TASK DIRECTIONS:
Gather every line in the items below that contains the word "zusammen", and copy each of those lines in full.

INPUT:
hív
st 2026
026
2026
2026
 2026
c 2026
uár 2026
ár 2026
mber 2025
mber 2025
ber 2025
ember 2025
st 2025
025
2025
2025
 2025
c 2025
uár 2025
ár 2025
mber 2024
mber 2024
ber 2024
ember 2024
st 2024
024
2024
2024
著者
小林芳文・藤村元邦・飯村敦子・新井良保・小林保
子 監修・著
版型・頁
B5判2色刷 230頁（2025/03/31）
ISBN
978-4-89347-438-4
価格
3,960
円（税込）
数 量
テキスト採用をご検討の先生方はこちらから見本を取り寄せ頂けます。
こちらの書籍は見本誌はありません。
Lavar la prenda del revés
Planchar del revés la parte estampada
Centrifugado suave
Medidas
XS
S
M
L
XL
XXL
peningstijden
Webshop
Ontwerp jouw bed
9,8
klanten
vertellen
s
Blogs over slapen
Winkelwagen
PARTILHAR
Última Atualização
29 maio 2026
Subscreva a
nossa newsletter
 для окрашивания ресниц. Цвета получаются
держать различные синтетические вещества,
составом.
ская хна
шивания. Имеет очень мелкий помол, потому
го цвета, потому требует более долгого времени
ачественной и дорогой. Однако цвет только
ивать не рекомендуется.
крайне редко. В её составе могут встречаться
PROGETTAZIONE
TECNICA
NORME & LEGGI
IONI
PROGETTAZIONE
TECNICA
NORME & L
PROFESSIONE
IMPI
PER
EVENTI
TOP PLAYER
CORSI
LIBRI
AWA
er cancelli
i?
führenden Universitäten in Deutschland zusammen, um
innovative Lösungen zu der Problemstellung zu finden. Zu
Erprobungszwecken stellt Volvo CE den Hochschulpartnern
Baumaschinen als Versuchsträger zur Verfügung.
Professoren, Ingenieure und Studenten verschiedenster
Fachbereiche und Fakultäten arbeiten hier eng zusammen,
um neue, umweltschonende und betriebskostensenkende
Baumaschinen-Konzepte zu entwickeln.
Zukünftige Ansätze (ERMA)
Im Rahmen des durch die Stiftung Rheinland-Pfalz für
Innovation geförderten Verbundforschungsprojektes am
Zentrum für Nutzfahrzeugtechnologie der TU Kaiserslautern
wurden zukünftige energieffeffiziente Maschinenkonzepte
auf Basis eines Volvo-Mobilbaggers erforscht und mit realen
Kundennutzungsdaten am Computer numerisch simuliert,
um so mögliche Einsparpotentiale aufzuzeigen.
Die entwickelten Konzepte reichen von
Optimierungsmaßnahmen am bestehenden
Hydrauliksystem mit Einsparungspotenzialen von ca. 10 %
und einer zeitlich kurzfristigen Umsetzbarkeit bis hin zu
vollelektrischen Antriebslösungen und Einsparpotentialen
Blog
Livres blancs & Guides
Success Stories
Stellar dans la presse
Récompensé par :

ANSWER TO THE EXERCISE:
führenden Universitäten in Deutschland zusammen, um
Fachbereiche und Fakultäten arbeiten hier eng zusammen,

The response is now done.